Another one of Detroit’s options could help address a thin backcourt.  Described as the ideal point guard for a team in need of a backup at the position, as well as a future, Kevin Porter, Jr. will get a long look by the Pistons front office.  Porter showed flashes as a scorer in his brief stint with the Trojans, but his stint was also marred by controversy.  He was suspended for a time for undisclosed conduct issues, and when he did play he was wildly inconsistent.  He also suffered a thigh injury during the season, so it was tough for him to ever get on track.  Porter looks to be a spot-on three point shooter, averaging 42 percent in college, which could be enough to make the Pistons bite.

Kevin Porter has been compared by many scouts to JR Smith and former Piston Rodney Stuckey.  This is the type of boom or bust pick where if he hits, he can be a key contributor off the bench for a playoff team.  Detroit’s locker room is full of veterans and would likely be able to handle any sort of personality that is introduced to the group.  While there may be safer options at this pick, shooting and scoring are always hard to pass up on.

Possible Her(r)o

The most mocked player to the Pistons as of late is Tyler Herro, the versatile guard out of Kentucky.  He posted very impressive numbers in his one season in Lexington.  Herro averaged 14 ppg, 4.5 rpg and 2.5 apg with shooting splits of 46-36-94.  He was a creative playmaker for the young team with the ability to provide shooting on and off the ball.  The only current issue with Herro is his lack of length.  His 6’3 wingspan will limit him defensively in the NBA, but as a reserve shooting spark it is something that the team may be able to overcome. Perimeter shooting is always a need in today’s NBA, and Herro’s stroke may be the safest skill among Detroit’s options.

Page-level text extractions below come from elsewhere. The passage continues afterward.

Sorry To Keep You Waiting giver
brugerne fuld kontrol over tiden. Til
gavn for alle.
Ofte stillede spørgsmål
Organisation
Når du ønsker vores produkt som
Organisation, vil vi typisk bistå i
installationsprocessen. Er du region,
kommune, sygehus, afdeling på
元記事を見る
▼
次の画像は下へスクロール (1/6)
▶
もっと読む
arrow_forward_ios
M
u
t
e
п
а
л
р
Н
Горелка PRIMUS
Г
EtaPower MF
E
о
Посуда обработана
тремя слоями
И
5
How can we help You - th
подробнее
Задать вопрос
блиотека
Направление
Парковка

The lazy comparison getting thrown around for Tyler Herro is Luke Kennard.  His ceiling could be fellow former Wildcat Devin Booker, but that is lofty.  A likely ceiling for Herro is a Courtney Lee-type, which can contribute to a playoff team.

The Great Elder

Everyone discussed so far have been of the one-and-done variety.  Therefore, Virginia Tech’s Nickeil Alexander-Walker feels like the veteran of the core bunch having played an additional season.  He has shown the ability to play both guard positions as the team needs.  He posted averages of 16.5 ppg, 4.1 rpg and 4 apg on 37% from three.  Adding a 6’5 guard with a 6’9.5 wingspan would give the Pistons length and resiliency in the back court with additional floor spacing.  He is less heralded than some of the other options but the numbers are impressive.

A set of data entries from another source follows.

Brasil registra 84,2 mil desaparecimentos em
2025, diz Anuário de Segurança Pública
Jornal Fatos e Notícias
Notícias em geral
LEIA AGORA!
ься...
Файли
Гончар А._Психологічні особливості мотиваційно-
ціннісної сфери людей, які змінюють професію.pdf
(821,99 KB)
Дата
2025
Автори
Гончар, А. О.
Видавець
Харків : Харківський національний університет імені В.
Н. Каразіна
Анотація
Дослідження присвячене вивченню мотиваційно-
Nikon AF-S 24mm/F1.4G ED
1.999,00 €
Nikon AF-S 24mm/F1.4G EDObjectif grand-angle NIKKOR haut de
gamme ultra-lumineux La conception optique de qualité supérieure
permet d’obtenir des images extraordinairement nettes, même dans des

Comparisons for Alexander-Walker are kind of all over the place, from former Spartan Gary Harris to former Piston Arron Afflalo.  Some even say he could be like the player Pistons fans wish they had been able to draft last year: Shai Gilgeous-Alexander.  If the former Hokie can perform like any of these three, the Motown faithful would be happy.

The Best of the Rest

While these are the most probably of Detroit’s options at 15, there are countless other choices.  Bol Bol showed how truly dominant he could be in his short stint in Oregon, but he unsurprisingly got injured.  His frame does not look like it will be able to hold up for a long career. Also, the positional overlap does not fit as well with Detroit.  Cam Johnson showed that he can be a 3-and-D role player in the NBA.  However, he is already 23 and going at 15 may be a little bit of a reach for him.  If the Pistons had the opportunity to trade into the early 20s he would be a perfect fit. The reach may be worthwhile.

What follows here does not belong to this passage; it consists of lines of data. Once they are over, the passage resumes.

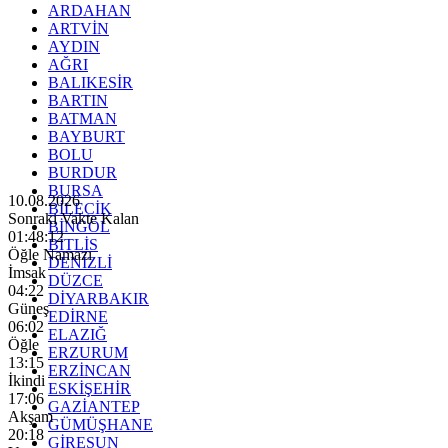
ARDAHAN
ARTVİN
AYDIN
AĞRI
BALIKESİR
BARTIN
BATMAN
BAYBURT
BOLU
BURDUR
BURSA
10.08.2026
BİLECİK
Sonraki Vakte Kalan
BİNGÖL
01:48:10
BİTLİS
Öğle Namazı
DENİZLİ
İmsak
DÜZCE
04:22
DİYARBAKIR
Güneş
EDİRNE
06:02
ELAZIĞ
Öğle
ERZURUM
13:15
ERZİNCAN
İkindi
ESKİŞEHİR
17:06
GAZİANTEP
Akşam
GÜMÜŞHANE
20:18
GİRESUN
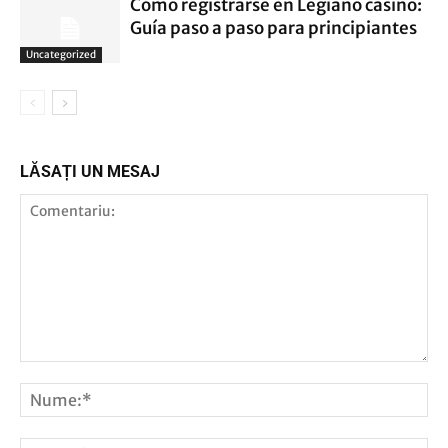
Cómo registrarse en Legiano casino:
Guía paso a paso para principiantes
Uncategorized
LĂSAȚI UN MESAJ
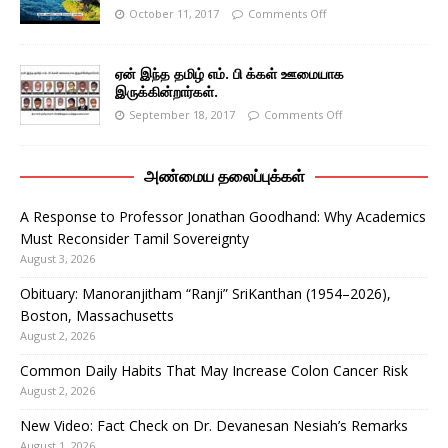
October 11, 2017
Comments Off
ஏன் இந்த தமிழ் எம். பி க்கள் ஊமையாக
இருக்கின்றார்கள்.
September 18, 2017
Comments Off
அண்மைய தலைப்புக்கள்
A Response to Professor Jonathan Goodhand: Why Academics
Must Reconsider Tamil Sovereignty
August 3, 2026
Obituary: Manoranjitham “Ranji” SriKanthan (1954–2026),
Boston, Massachusetts
August 2, 2026
Common Daily Habits That May Increase Colon Cancer Risk
August 2, 2026
New Video: Fact Check on Dr. Devanesan Nesiah’s Remarks
August 1, 2026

The Pistons have a big decision to make and only about a week to finalize their process.  The pressure is on for this front office. This is their first chance to show what they look for in a first round pick.  The SVG era left a bad taste in many fans’ mouths.  Getting off on the right foot with a first rounder would go a long way in winning some fans back.  Shooting and perimeter play will make a lot of fans happy.  These traits should help the Pistons as they look toward free agency and the future.